Apart from any images, the entries are to be output exactly.

--------

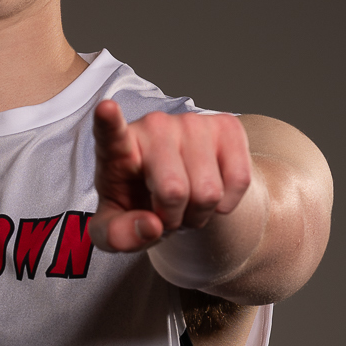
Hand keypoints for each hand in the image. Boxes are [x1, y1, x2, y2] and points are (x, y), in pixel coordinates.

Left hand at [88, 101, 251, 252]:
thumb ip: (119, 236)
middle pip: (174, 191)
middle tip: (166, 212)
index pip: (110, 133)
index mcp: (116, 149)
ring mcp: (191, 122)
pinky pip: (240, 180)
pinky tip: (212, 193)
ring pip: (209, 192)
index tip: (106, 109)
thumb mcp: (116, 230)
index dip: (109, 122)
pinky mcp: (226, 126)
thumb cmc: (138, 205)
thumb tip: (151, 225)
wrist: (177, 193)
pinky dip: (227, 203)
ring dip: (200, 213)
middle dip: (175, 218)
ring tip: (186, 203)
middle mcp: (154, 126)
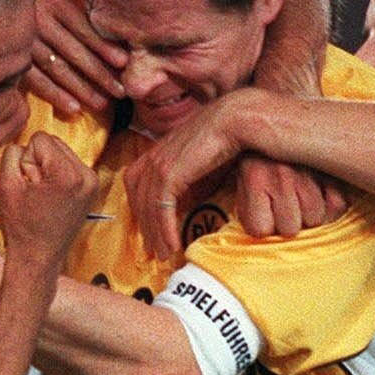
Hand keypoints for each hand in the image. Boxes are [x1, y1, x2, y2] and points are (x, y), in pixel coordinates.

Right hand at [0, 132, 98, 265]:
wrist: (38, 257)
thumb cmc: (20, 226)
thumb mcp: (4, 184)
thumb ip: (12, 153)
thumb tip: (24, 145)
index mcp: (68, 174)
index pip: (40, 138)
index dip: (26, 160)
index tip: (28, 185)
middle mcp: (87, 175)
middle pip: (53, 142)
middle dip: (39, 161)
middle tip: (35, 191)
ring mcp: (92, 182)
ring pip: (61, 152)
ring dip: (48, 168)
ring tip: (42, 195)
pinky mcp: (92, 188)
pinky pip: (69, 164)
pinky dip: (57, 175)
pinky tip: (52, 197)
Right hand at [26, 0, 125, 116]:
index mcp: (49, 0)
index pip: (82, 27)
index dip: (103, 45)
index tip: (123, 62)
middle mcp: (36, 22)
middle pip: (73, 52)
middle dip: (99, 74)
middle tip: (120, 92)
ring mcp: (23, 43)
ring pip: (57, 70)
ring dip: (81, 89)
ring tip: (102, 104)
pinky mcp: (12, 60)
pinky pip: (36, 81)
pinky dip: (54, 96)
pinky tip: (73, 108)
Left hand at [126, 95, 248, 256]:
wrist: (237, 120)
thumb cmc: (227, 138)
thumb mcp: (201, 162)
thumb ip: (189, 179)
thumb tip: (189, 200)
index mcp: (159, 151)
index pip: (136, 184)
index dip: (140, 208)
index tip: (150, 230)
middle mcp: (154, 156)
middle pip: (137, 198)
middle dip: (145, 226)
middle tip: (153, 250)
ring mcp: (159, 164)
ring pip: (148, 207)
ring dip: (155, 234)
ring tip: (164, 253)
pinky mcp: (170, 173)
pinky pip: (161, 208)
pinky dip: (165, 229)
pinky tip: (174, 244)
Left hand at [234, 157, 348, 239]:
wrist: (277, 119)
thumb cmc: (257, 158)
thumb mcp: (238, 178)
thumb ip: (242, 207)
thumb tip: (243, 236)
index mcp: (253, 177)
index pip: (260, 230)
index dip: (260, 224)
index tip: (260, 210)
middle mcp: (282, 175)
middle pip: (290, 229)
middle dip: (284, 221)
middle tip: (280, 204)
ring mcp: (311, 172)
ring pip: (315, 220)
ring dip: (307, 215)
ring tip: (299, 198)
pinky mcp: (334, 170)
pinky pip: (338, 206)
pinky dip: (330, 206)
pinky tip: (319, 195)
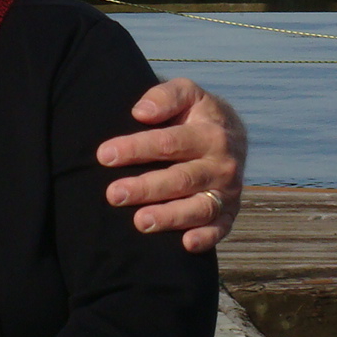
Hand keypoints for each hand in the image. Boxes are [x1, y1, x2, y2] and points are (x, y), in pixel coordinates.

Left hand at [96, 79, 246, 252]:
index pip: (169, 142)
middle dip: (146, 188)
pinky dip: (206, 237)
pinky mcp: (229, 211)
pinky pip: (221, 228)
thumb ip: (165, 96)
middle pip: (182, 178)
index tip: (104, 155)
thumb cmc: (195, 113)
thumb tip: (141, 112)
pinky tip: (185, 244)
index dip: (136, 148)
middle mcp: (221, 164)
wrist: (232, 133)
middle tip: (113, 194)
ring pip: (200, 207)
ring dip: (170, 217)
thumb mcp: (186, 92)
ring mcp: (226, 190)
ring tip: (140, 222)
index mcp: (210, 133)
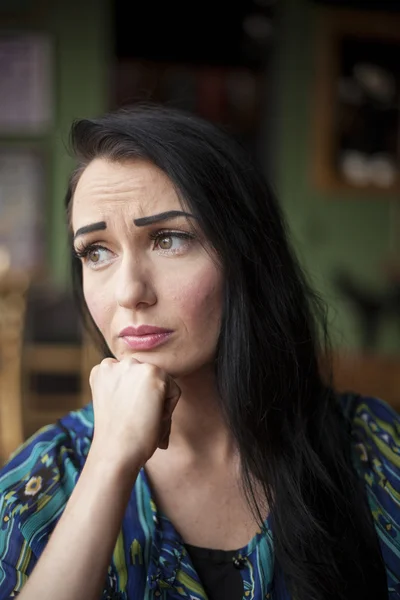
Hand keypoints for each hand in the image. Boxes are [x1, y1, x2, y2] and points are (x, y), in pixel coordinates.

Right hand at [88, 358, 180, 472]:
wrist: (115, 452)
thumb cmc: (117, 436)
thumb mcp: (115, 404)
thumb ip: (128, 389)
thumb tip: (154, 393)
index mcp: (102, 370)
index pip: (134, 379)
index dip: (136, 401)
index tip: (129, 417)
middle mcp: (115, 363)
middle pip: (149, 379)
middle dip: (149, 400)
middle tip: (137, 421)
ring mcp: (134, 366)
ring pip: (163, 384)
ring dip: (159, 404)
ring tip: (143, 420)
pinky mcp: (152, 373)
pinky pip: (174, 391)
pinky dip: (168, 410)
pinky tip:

--------

### Solution to the problem
Hand keypoints for each hand in the image. Boxes are [x1, y1, x2, y2] and points are (x, y), in pixel coordinates.

Left hand at [88, 101, 251, 252]:
thumb ip: (119, 236)
middle pip: (174, 191)
middle tip: (166, 212)
index pip: (110, 133)
index mcp: (116, 149)
ring mcp: (191, 122)
pinky pip: (240, 180)
pinky tip: (212, 193)
ring pip: (209, 192)
index tip: (106, 109)
thumb mcp: (116, 230)
index dip: (109, 122)
pinky mcp: (226, 126)
thumb cmc: (138, 205)
thumb tip: (151, 225)
wrist: (177, 193)
pinky dip: (227, 203)
ring dip: (200, 213)
middle dip: (175, 218)
ring tip: (186, 203)
middle mcp: (154, 126)
Hand keypoints for each hand in the image. Boxes are [x1, y1, x2, y2] and points are (x, y), in pixel coordinates.

Right hand at [0, 132, 98, 265]:
wrist: (38, 257)
thumb cmc: (20, 226)
thumb mcp: (4, 184)
thumb ip: (12, 153)
thumb tip: (24, 145)
index mcp: (68, 174)
index pip: (40, 138)
index dip: (26, 160)
index tip: (28, 185)
middle mcp: (87, 175)
middle pip: (53, 142)
middle dip: (39, 161)
middle tip: (35, 191)
ring mcp: (92, 182)
ring pip: (61, 152)
ring dip: (48, 168)
ring tip: (42, 195)
pinky mcp: (92, 188)
pinky pip: (69, 164)
pinky dip: (57, 175)
pinky tip: (52, 197)
Right hand at [26, 0, 125, 116]:
index mcp: (49, 0)
index pip: (82, 27)
index dip: (103, 45)
index tip: (123, 62)
middle mcp: (36, 22)
middle pip: (73, 52)
middle dip: (99, 74)
middle tip: (120, 92)
ring mcp: (23, 43)
ring pip: (57, 70)
ring dip: (81, 89)
ring tip: (102, 104)
pinky mcp: (12, 60)
pinky pip: (36, 81)
pinky dip: (54, 96)
pinky tip: (73, 108)
Left hand at [126, 95, 248, 256]:
wrist: (237, 120)
thumb cmc: (227, 138)
thumb mcp: (201, 162)
thumb ip: (189, 179)
thumb tip: (189, 200)
index mcp: (159, 151)
index pip: (136, 184)
index dip: (140, 208)
index tip: (150, 230)
middle mcp: (154, 156)
middle pip: (137, 198)
middle dip: (145, 226)
middle tip: (153, 250)
ring mcp: (159, 164)
ring pip: (148, 207)
ring dip: (155, 234)
ring tip: (164, 253)
pinky mcp: (170, 173)
pinky pip: (161, 208)
pinky dip: (165, 229)
pinky tip: (174, 244)
Left hand at [234, 157, 348, 239]:
wrist: (277, 119)
thumb cmc: (257, 158)
thumb mcp: (238, 178)
thumb ip: (242, 207)
thumb tip: (243, 236)
index mcp: (253, 177)
index pip: (260, 230)
index dip: (260, 224)
index tip: (260, 210)
middle mcp: (282, 175)
middle pip: (290, 229)
middle dip: (284, 221)
middle tip: (280, 204)
ring mcp: (311, 172)
ring pip: (315, 220)
ring dip: (307, 215)
ring tip: (299, 198)
pinky mcp: (334, 170)
pinky pip: (338, 206)
pinky dip: (330, 206)
pinky tip: (319, 195)
Hand keypoints for each hand in the image. Boxes are [x1, y1, x2, y2] and points are (x, y), in pixel coordinates.

Left hand at [96, 79, 246, 252]:
index pip: (169, 142)
middle dip: (146, 188)
pinky dip: (206, 237)
pinky mcp: (229, 211)
pinky pip: (221, 228)
thumb ip: (165, 96)
middle pip: (182, 178)
index tip: (104, 155)
thumb cmc: (195, 113)
thumb tip: (141, 112)
pinky tip: (185, 244)
index dip: (136, 148)
middle mcp: (221, 164)
wrist: (232, 133)
middle tip: (113, 194)
ring pip: (200, 207)
ring dip: (170, 217)
thumb mcp: (186, 92)
ring mcp: (226, 190)
ring tip: (140, 222)
index mcp: (210, 133)
Hand keypoints for each hand in the image. Boxes are [x1, y1, x2, y2] and points are (x, y), in pixel coordinates.

Right hand at [88, 358, 180, 472]:
wrist: (115, 452)
thumb cmc: (117, 436)
thumb mcp: (115, 404)
thumb ip: (128, 389)
thumb tip: (154, 393)
index mcp: (102, 370)
index pip: (134, 379)
index dip: (136, 401)
index tip: (129, 417)
middle mcp: (115, 363)
middle pip: (149, 379)
middle dip: (149, 400)
middle tip: (137, 421)
ring mcp: (134, 366)
ring pip: (163, 384)
ring dip: (159, 404)
ring tip: (143, 420)
pinky mcp: (152, 373)
pinky pip: (174, 391)
pinky dip: (168, 410)
pinky tip:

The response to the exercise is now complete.